In place of Turner and Harrison stood prospects Carter Kieboom and Luis Garcia at second, and Hernan Perez and Adrian Sanchez at shortstop. Martinez said Garcia would likely start at second base for the opener.
“We’re going to make it work,” Martinez said. “The last two days, I saw a lot of energy in these guys. Especially the young guys. … These guys are going to be ready to play. They’ll step up.”
Elsewhere, left fielder Kyle Schwarber wasn’t spotted in the outfield, and catchers Alex Avila and Yan Gomes weren’t on the field. The Nationals signed veteran catcher Jonathan Lucroy to a minor league contract, and Martinez said he could be catching Scherzer on Tuesday if he passes intake testing.
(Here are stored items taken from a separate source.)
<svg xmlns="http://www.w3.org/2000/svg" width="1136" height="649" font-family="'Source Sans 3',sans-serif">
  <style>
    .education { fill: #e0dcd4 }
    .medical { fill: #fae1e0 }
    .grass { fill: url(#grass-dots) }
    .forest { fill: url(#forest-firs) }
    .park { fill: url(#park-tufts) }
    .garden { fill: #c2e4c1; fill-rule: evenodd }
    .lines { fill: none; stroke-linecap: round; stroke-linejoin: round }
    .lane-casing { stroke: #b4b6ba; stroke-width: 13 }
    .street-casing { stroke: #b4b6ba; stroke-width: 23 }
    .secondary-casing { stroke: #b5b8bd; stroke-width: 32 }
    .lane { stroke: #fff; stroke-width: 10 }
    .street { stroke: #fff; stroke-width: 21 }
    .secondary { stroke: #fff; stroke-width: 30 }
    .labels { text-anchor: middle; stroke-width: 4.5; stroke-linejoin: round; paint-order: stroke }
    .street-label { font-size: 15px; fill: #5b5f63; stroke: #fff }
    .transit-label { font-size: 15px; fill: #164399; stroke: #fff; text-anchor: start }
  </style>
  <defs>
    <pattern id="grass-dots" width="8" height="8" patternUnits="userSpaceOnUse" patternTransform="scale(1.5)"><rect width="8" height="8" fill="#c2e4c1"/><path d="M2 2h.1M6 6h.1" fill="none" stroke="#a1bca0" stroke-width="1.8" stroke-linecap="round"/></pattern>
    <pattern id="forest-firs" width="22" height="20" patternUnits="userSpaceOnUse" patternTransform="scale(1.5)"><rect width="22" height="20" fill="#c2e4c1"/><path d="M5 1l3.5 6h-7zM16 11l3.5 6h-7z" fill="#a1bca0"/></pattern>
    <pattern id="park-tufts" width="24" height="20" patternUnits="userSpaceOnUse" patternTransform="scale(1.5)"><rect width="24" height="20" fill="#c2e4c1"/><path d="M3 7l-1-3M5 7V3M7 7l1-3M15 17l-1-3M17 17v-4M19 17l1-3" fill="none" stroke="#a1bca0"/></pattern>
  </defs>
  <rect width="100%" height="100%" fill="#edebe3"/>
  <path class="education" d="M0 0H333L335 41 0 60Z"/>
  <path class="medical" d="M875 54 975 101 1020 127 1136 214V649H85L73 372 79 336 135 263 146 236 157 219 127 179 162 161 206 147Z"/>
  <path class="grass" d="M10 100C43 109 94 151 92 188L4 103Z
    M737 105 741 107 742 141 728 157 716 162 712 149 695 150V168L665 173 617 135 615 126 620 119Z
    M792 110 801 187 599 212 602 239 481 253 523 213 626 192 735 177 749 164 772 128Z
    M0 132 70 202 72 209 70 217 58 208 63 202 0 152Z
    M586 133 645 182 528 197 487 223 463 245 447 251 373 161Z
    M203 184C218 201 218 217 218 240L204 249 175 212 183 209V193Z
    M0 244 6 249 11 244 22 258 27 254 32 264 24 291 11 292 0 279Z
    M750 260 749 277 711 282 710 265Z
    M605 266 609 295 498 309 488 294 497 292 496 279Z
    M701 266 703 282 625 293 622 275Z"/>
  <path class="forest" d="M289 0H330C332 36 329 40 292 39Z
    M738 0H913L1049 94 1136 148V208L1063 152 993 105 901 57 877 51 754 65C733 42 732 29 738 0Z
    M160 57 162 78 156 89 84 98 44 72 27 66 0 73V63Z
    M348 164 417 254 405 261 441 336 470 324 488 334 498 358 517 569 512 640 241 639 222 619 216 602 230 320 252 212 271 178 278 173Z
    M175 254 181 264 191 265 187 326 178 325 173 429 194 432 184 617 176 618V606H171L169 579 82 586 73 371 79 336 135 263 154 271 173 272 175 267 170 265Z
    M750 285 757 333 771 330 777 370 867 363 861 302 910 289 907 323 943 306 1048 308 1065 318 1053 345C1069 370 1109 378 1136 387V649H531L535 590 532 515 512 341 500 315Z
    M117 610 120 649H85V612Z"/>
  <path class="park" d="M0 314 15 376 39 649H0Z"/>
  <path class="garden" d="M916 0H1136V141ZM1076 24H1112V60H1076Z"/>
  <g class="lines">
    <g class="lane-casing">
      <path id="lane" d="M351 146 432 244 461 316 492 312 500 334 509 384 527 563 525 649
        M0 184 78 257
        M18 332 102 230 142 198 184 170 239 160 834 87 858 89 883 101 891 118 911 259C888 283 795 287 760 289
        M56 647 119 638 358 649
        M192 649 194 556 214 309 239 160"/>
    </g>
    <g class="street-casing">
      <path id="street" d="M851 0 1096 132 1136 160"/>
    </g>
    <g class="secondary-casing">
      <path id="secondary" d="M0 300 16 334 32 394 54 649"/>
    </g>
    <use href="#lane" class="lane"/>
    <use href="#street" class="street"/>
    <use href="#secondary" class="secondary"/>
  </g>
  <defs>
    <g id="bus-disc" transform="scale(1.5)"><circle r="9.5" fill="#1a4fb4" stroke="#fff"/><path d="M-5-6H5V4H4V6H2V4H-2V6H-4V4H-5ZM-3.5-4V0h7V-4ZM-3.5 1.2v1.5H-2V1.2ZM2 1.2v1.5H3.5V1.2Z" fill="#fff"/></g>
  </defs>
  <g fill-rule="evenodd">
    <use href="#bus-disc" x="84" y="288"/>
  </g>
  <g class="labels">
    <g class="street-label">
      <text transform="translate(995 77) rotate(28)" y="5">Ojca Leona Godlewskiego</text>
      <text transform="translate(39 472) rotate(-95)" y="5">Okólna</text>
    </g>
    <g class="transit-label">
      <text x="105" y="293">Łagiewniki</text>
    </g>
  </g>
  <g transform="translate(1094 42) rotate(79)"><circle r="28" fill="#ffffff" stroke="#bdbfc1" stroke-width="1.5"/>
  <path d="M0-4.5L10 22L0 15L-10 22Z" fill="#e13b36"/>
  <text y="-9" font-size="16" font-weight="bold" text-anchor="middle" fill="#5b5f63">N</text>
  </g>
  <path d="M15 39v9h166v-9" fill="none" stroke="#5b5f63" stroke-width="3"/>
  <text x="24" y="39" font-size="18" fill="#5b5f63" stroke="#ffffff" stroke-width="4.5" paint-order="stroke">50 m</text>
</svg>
Lucroy has already talked with Scherzer and is studying film of the Braves, just in case he can play.
All of that adds up to create a headache of a situation for Washington — replacing several key players with young replacements while opening the season late with little preparation time.
But to Zimmerman, the potential absences won’t be that big of a deal. Lineups change throughout the season, even if it’s not always this drastic to start off. Nor is the layoff a big deal to Zimmerman, who likened it to the All-Star Break.
“I think it’s just the mental side that we just need to forget about it and go out and play tomorrow,” Zimmerman said. “I don’t think any of us are going to forget how to play in four or five days.”